▸ Task directions
Print the listing exactly as it stands, and skip any pictures in it.

▸ Supplied entries
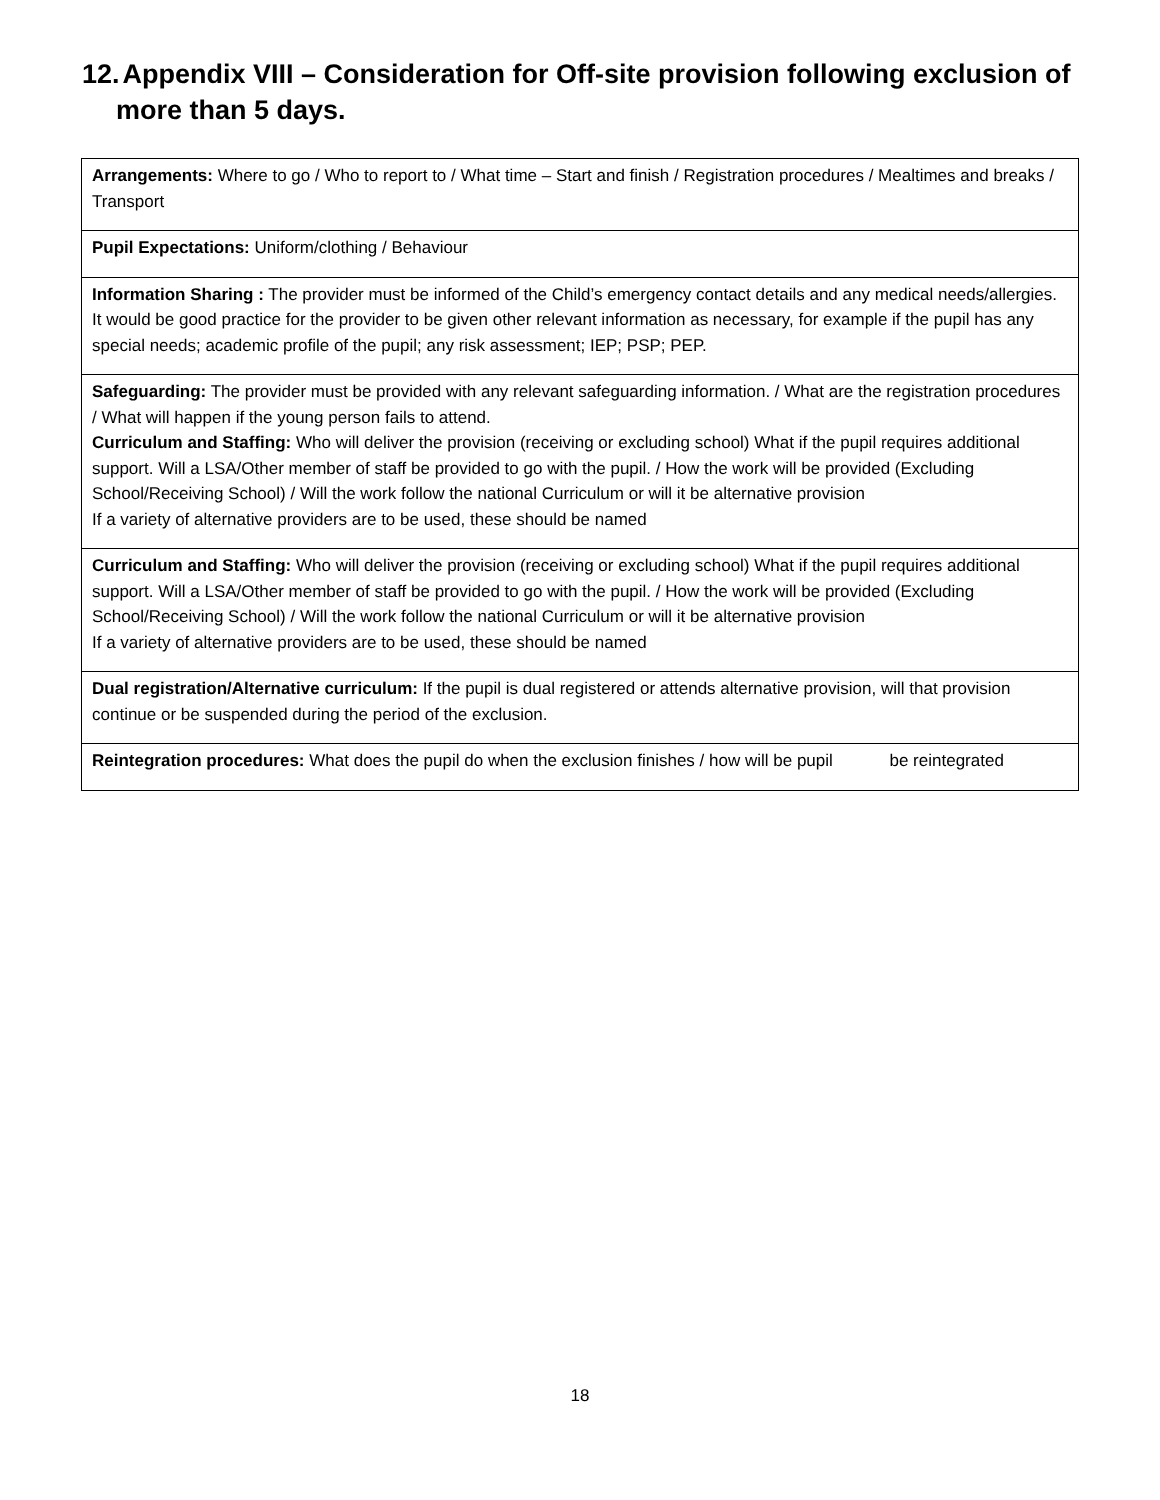12. Appendix VIII – Consideration for Off-site provision following exclusion of
more than 5 days.
| Arrangements: Where to go / Who to report to / What time – Start and finish / Registration procedures / Mealtimes and breaks / Transport |
| Pupil Expectations: Uniform/clothing / Behaviour |
| Information Sharing : The provider must be informed of the Child’s emergency contact details and any medical needs/allergies. It would be good practice for the provider to be given other relevant information as necessary, for example if the pupil has any special needs; academic profile of the pupil; any risk assessment; IEP; PSP; PEP. |
| Safeguarding: The provider must be provided with any relevant safeguarding information. / What are the registration procedures / What will happen if the young person fails to attend. Curriculum and Staffing: Who will deliver the provision (receiving or excluding school) What if the pupil requires additional support. Will a LSA/Other member of staff be provided to go with the pupil. / How the work will be provided (Excluding School/Receiving School) / Will the work follow the national Curriculum or will it be alternative provision If a variety of alternative providers are to be used, these should be named |
| Curriculum and Staffing: Who will deliver the provision (receiving or excluding school) What if the pupil requires additional support. Will a LSA/Other member of staff be provided to go with the pupil. / How the work will be provided (Excluding School/Receiving School) / Will the work follow the national Curriculum or will it be alternative provision If a variety of alternative providers are to be used, these should be named |
| Dual registration/Alternative curriculum: If the pupil is dual registered or attends alternative provision, will that provision continue or be suspended during the period of the exclusion. |
| Reintegration procedures: What does the pupil do when the exclusion finishes / how will be pupil be reintegrated |
18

▸ Solution to this problem
12. Appendix VIII – Consideration for Off-site provision following exclusion of
more than 5 days.
| Arrangements: Where to go / Who to report to / What time – Start and finish / Registration procedures / Mealtimes and breaks / Transport |
| Pupil Expectations: Uniform/clothing / Behaviour |
| Information Sharing : The provider must be informed of the Child’s emergency contact details and any medical needs/allergies. It would be good practice for the provider to be given other relevant information as necessary, for example if the pupil has any special needs; academic profile of the pupil; any risk assessment; IEP; PSP; PEP. |
| Safeguarding: The provider must be provided with any relevant safeguarding information. / What are the registration procedures / What will happen if the young person fails to attend. Curriculum and Staffing: Who will deliver the provision (receiving or excluding school) What if the pupil requires additional support. Will a LSA/Other member of staff be provided to go with the pupil. / How the work will be provided (Excluding School/Receiving School) / Will the work follow the national Curriculum or will it be alternative provision If a variety of alternative providers are to be used, these should be named |
| Curriculum and Staffing: Who will deliver the provision (receiving or excluding school) What if the pupil requires additional support. Will a LSA/Other member of staff be provided to go with the pupil. / How the work will be provided (Excluding School/Receiving School) / Will the work follow the national Curriculum or will it be alternative provision If a variety of alternative providers are to be used, these should be named |
| Dual registration/Alternative curriculum: If the pupil is dual registered or attends alternative provision, will that provision continue or be suspended during the period of the exclusion. |
| Reintegration procedures: What does the pupil do when the exclusion finishes / how will be pupil be reintegrated |
18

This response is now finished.